I laughed. “Maybe you shouldn’t go in the house but I could get you something to eat and drink. I’m pretty good around a kitchen if you just aim me in the right direction.”

He looked down at himself and his look of dismay was comical when he looked back up at me. “Shit, this isn’t the best first impression, huh?”

I laughed out loud at that. “You’re doing just fine. I’m… Charlotte, by the way.” Charlotte? Where the hell had that come from? I’d always thought it sounded pretty, like a name I might call a daughter if I ever had one. But then I suddenly panicked because what if I didn’t answer when people called me it? Not that I’d be here long enough for—

“Charlie for short,” I quickly amended. I was used to going by Penny, and Charlie would be a natural shift.

Reece just grinned, a mouthful of straight, white teeth, though one of his front teeth was just ever so slightly crooked. It made him look even more charming than he already did. My mind told me anyone so good looking could only be a heapful of trouble, but again, I wouldn’t be here long enough for it to matter.

So I smiled back and basked in the moment. Just a woman, enjoying a man smiling at her. No past, no future. Just here in this moment.

“I’d shake your hand, but well…” He looked down at his dirty hand and we both laughed.

“Yeah, better not.”

I had a brief out-of-body experience in that moment. Who the hell had body-snatched my life? Who was this person easily laughing with a stranger on a ranch in the middle of nowhere Texas?

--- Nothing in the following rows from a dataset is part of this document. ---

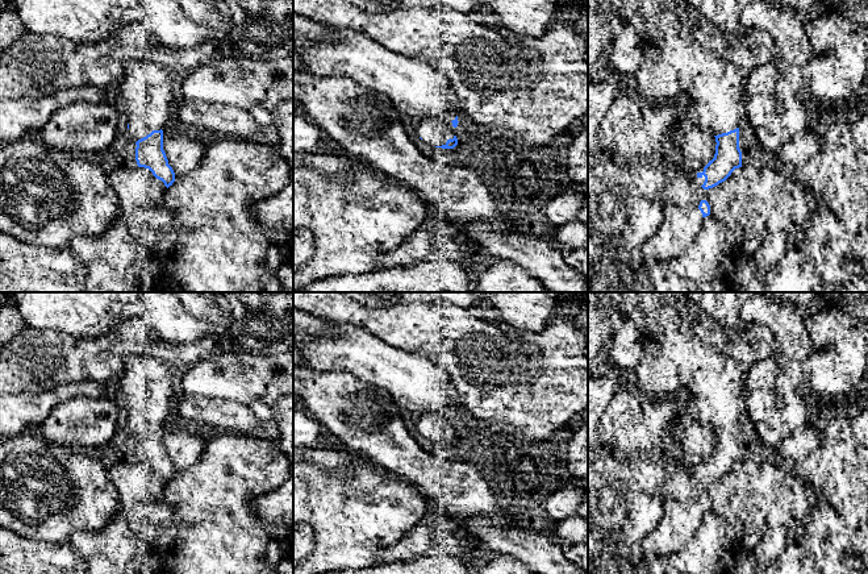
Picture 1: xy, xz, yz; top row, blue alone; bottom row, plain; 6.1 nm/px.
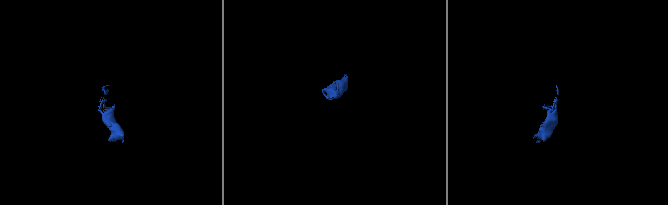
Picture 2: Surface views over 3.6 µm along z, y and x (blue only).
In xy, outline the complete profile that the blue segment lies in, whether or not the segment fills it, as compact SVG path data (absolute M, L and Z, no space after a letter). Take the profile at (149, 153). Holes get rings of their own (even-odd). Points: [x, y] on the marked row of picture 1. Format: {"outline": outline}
{"outline": "M126 59L121 91L128 129L137 145L137 165L149 169L168 188L175 182L175 172L163 150L162 129L174 100L172 79L159 65Z"}

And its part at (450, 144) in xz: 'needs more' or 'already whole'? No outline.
needs more

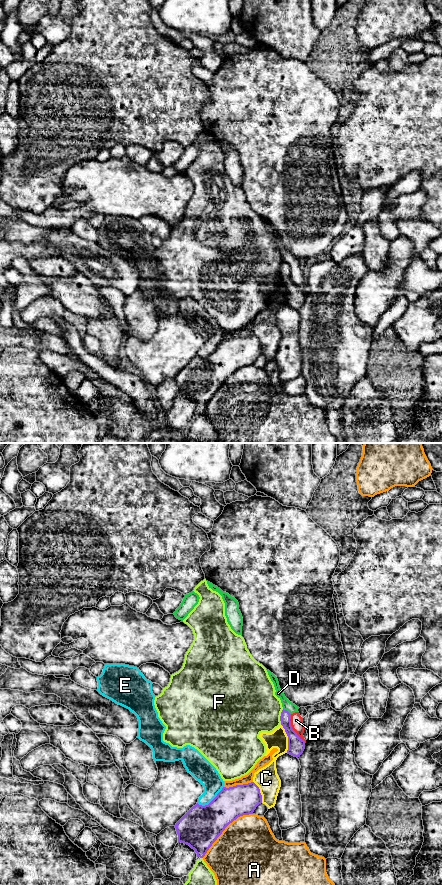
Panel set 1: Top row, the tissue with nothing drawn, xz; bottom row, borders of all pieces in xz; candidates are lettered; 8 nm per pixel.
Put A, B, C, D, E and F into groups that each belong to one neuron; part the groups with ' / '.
A / B D / C / E / F

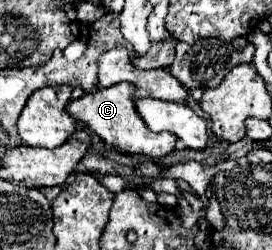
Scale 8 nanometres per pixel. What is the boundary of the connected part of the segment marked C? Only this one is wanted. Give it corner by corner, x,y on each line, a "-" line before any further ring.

It certainly wasn’t Penelope Chambers, socialite and trophy wife extraordinaire. I blinked and took a step back from the fence. “So, um. The kitchen?”

“Right.” Reece nodded and looked down, the smile dropping from his face as if he was embarrassed to have gotten so lost in the moment, too.

Oh God, had we just been having a moment?

I felt like a teenager again. I didn’t know how real humans acted in the actual world. I’d grown too used to a plastic world of fake interactions, so busy keeping my secret that I didn’t even know how genuine people interacted anymore.

I followed Reece across a wide yard to the big, two story house I’d seen when I first walked up the road. “You can head inside,” he said. “I’m almost as new here as you are, so feel free to eat and drink whatever you find. If you could make me a sandwich if there’s anything to make a sandwich of, that’d be great. I’ll stay out here on the porch to wash up and keep an eye on the mom and calf.”

He kept a respectful distance as he said it, and I wasn’t sure, but I wondered if it was more than him being dirty that kept him outside while I went in. Was he remembering my first reaction to him? But still, was he really so trusting? I was a stranger and he was just going to let me wander around in his house?

“Are people around here always so trusting?” I asked before I could think better of it.